# MATERIALS PROVIDED
==================================================

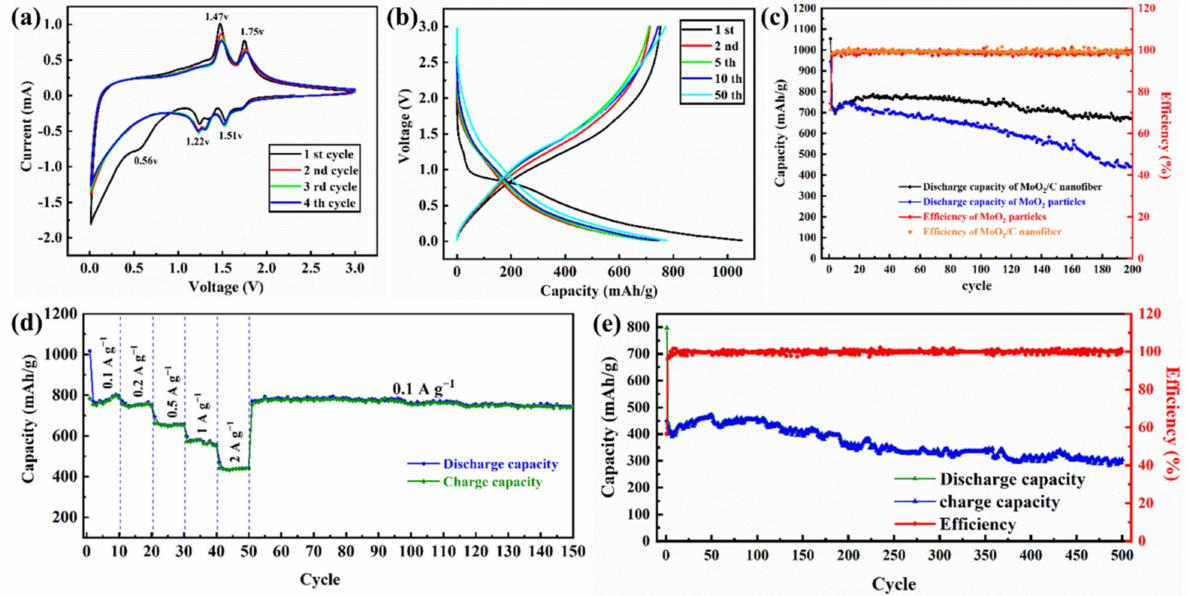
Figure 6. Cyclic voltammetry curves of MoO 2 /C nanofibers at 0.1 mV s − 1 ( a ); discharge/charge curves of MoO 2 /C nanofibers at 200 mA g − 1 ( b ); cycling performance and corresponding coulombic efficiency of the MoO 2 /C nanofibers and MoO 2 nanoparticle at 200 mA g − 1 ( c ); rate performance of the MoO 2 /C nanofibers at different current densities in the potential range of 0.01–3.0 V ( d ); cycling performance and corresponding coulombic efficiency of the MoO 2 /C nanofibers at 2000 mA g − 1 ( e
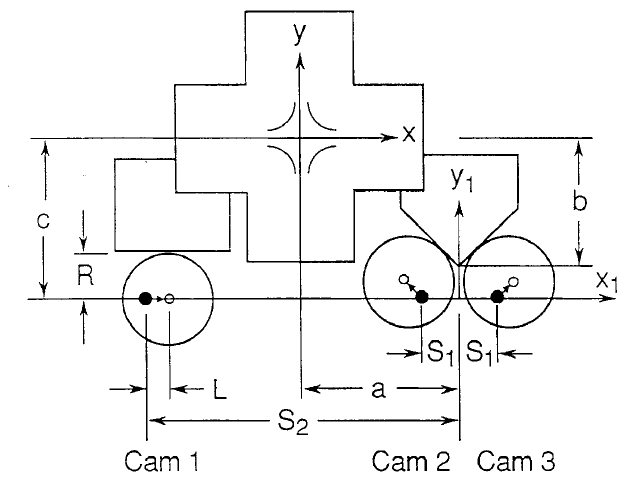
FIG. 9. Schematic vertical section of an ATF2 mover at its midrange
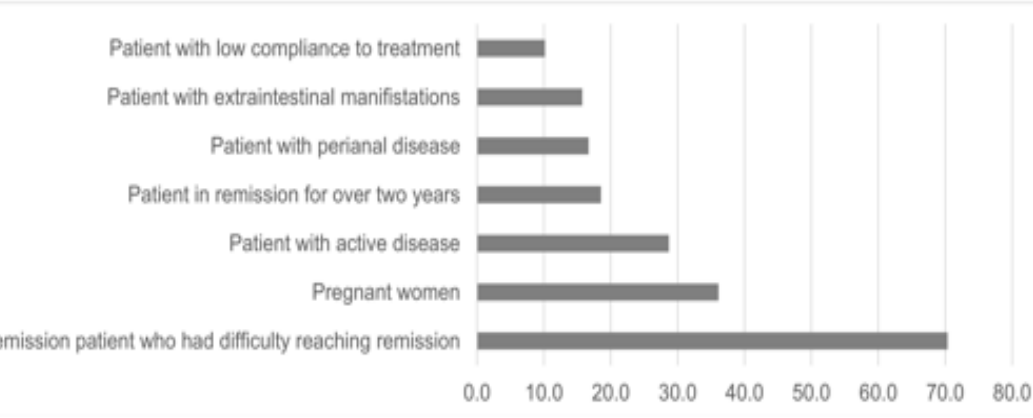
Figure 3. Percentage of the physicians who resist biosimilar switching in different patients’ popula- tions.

==================================================

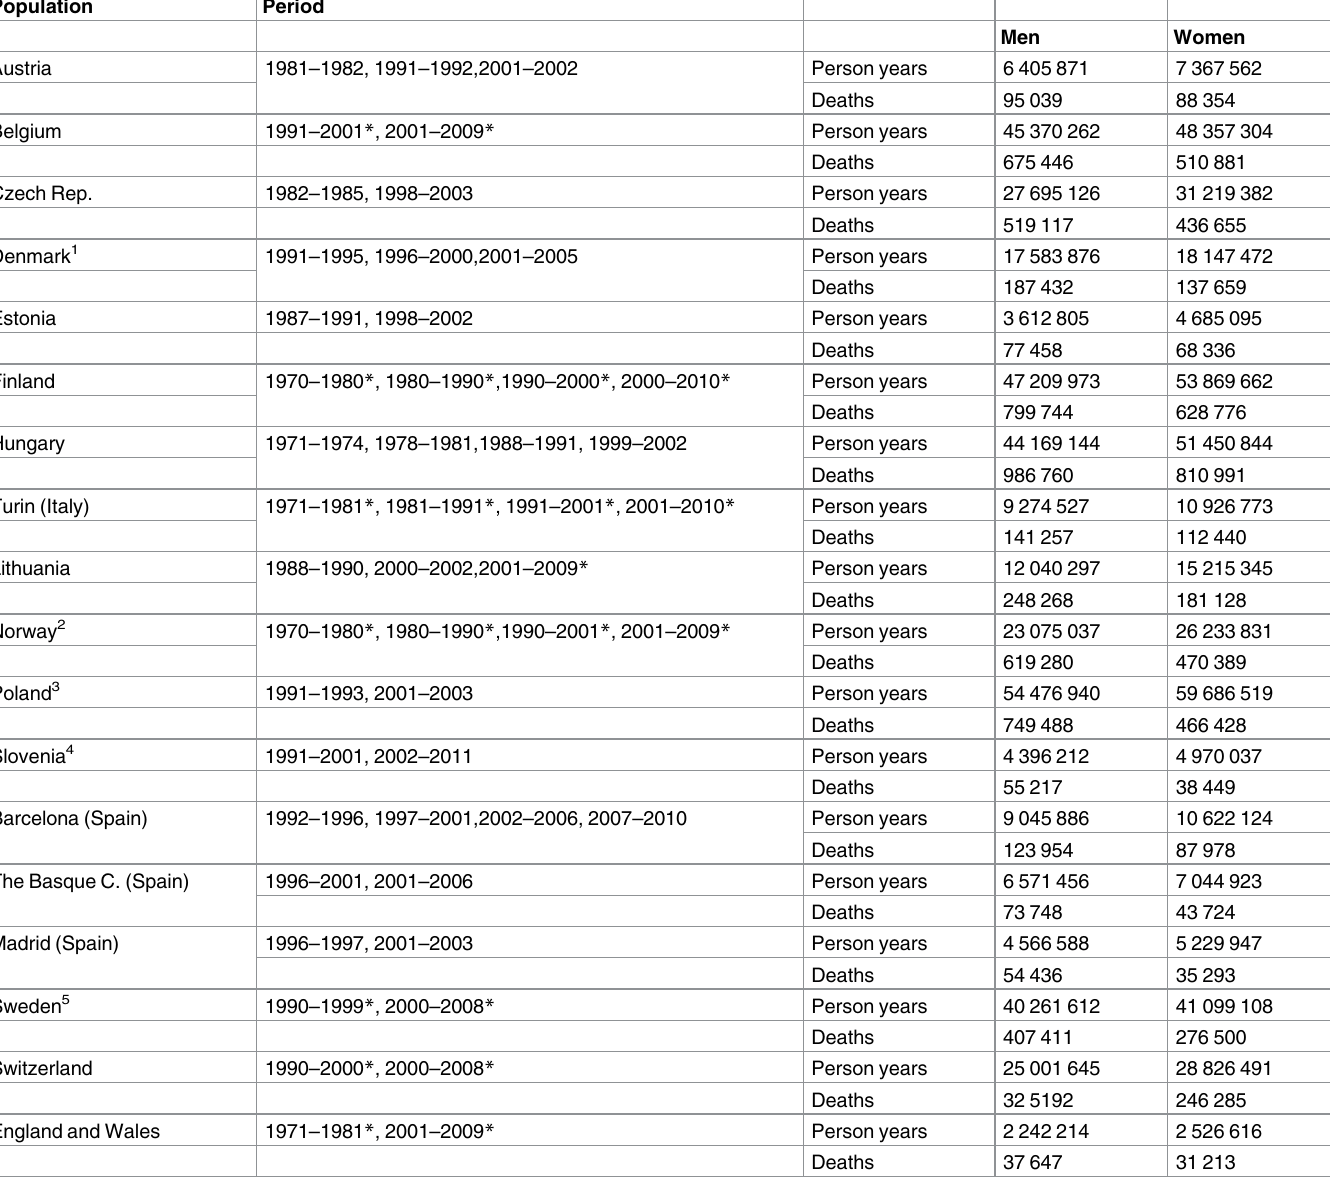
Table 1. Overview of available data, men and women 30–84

==================================================

# YOUR TASK
Above are the records; restate exactly the lines from the one containing "Figure 6. Cyclic" through the one containing "Figure 3. Percentage", keeping pictures out.

# TASK SOLUTION
Figure 6. Cyclic voltammetry curves of MoO 2 /C nanofibers at 0.1 mV s − 1 ( a ); discharge/charge curves of MoO 2 /C nanofibers at 200 mA g − 1 ( b ); cycling performance and corresponding coulombic efficiency of the MoO 2 /C nanofibers and MoO 2 nanoparticle at 200 mA g − 1 ( c ); rate performance of the MoO 2 /C nanofibers at different current densities in the potential range of 0.01–3.0 V ( d ); cycling performance and corresponding coulombic efficiency of the MoO 2 /C nanofibers at 2000 mA g − 1 ( e
FIG. 9. Schematic vertical section of an ATF2 mover at its midrange
Figure 3. Percentage of the physicians who resist biosimilar switching in different patients’ popula- tions.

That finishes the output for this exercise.